BEGIN PASSAGE

Buzz kill.

The U.S. Food and Drug Administration may have stopped the burgeoning CBD supplements market dead in its tracks on Monday when it issued warning letters to eight companies, from California to Michigan. In the letters, the agency ruled the companies are selling 22 different cannabis-derived CBD products in violation of federal law.

The companies were guilty of two relatively minor infractions but one huge one. First, many were marketing “unapproved new drugs” because the companies were making drug claims instead of the structure/function claims that are allowed for supplements.

One company, Healthy Hemp Oil, based in Austin, Texas, made claims on its CBD oil that it could “alleviate anxiety,” help heart disease and diabetes, and has “anti-cancer properties.” Such claims are in violation of the 1994 Dietary Supplements Health and Education Act (DSHEA), which states that supplements cannot claims to "diagnose, treat, cure or prevent" any disease. Healthy Hemp Oil could not be reached for comment.

The FDA also took the unusual step of testing the products for cannabidiol content. Almost all of them failed—though Healthy Hemp Oil’s Herbal Renewals 25% CBD Hemp Oil Gold Label passed this part of the test.

END PASSAGE

• EXERCISE AIM:
Do these statements agree with the passage on the FDA's CBD warning letters? Answer yes or no for each, quoting the deciding words. 1. The FDA sent warning letters to eight companies. 2. Healthy Hemp Oil's Gold Label product failed the cannabidiol content test. 3. The Dietary Supplements Health and Education Act dates from 1994.

BEGIN EXTRACTED ENTRIES

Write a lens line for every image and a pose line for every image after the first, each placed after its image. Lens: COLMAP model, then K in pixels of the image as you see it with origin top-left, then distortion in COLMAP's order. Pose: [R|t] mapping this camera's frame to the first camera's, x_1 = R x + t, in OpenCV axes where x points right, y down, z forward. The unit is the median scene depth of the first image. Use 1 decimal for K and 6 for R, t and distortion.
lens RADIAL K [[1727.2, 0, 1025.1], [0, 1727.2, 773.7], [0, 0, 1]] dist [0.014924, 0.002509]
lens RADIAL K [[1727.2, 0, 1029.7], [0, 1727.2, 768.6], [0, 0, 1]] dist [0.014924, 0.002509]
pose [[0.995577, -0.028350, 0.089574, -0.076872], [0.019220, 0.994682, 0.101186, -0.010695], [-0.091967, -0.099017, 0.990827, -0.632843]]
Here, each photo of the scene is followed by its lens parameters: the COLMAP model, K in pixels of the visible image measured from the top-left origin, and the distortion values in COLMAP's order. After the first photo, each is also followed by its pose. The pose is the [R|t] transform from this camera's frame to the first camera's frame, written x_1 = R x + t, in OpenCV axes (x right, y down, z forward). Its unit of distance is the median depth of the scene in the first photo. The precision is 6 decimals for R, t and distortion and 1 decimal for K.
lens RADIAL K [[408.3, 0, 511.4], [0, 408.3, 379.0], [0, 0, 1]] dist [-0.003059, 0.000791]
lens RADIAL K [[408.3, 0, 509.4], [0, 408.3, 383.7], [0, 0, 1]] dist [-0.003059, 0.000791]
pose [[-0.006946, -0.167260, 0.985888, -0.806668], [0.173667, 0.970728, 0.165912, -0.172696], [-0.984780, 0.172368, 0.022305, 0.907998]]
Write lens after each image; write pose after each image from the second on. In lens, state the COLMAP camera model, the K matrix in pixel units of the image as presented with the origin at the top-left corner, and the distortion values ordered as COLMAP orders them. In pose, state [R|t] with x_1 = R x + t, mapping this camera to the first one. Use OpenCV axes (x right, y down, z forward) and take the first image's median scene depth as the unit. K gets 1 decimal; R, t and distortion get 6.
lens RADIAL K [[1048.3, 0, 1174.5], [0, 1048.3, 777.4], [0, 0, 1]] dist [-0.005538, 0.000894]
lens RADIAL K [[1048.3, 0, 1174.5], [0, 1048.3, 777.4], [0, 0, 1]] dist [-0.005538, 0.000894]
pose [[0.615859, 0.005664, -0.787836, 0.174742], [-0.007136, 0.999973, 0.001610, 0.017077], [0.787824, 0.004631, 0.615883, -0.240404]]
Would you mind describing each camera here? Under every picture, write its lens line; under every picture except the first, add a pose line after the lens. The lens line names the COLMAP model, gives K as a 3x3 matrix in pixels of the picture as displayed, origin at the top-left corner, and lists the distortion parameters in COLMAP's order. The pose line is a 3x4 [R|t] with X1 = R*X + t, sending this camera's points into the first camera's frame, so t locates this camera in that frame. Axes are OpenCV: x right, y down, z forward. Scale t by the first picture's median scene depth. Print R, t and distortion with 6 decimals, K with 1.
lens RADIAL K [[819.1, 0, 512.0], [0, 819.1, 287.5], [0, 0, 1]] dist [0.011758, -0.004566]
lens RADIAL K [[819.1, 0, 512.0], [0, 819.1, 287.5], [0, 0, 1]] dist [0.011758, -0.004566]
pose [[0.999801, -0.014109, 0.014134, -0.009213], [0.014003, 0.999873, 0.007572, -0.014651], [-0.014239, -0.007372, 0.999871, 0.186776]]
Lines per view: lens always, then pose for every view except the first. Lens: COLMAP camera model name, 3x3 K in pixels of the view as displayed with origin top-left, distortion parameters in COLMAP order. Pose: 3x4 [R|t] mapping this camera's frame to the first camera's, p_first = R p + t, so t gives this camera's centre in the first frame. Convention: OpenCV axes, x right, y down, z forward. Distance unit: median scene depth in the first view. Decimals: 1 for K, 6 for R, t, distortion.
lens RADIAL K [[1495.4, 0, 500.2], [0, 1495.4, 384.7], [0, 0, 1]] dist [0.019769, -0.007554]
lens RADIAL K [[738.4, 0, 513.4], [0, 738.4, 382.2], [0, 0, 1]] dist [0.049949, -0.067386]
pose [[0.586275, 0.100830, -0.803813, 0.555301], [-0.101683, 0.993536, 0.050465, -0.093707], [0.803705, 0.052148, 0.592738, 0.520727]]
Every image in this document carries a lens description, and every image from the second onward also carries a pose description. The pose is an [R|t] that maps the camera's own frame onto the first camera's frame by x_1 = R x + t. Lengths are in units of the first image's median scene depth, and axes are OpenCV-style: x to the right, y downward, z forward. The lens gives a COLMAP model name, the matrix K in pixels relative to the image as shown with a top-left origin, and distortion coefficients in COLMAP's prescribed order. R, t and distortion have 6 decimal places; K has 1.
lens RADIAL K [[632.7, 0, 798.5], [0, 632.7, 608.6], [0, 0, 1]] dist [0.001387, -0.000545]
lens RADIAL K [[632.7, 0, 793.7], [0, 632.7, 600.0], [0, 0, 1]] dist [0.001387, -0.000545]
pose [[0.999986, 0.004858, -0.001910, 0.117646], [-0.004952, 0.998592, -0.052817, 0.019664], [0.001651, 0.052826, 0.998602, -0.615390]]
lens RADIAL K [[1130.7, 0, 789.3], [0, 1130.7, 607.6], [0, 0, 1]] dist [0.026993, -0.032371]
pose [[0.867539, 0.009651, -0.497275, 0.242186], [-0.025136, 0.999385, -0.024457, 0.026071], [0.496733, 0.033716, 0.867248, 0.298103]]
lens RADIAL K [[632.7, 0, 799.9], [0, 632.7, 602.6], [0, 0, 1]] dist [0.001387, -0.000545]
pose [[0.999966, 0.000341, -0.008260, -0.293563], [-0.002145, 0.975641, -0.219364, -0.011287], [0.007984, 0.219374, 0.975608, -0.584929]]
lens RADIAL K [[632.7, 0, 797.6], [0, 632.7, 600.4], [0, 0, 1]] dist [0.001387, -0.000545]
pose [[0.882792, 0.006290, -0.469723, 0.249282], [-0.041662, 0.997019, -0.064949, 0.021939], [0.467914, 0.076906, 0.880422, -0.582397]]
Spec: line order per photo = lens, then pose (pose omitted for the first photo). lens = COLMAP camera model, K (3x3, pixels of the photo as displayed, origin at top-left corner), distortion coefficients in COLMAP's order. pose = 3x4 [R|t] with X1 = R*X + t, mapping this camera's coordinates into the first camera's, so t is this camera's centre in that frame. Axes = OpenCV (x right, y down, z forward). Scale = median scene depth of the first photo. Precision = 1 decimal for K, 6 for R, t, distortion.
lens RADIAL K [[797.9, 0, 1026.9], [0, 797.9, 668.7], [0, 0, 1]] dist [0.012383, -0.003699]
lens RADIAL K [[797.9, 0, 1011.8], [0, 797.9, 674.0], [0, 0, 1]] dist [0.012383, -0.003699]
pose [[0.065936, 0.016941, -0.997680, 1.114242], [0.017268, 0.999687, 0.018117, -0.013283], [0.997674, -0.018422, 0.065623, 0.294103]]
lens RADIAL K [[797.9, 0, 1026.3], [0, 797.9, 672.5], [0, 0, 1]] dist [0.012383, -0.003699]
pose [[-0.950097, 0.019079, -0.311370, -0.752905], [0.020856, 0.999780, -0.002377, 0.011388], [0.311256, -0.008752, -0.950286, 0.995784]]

END EXTRACTED ENTRIES

• YOUR RESPONSE:
1. Yes: "issued warning letters to eight companies"
2. No: "Herbal Renewals 25% CBD Hemp Oil Gold Label passed this part of the test"
3. Yes: "the 1994 Dietary Supplements Health and Education Act (DSHEA)"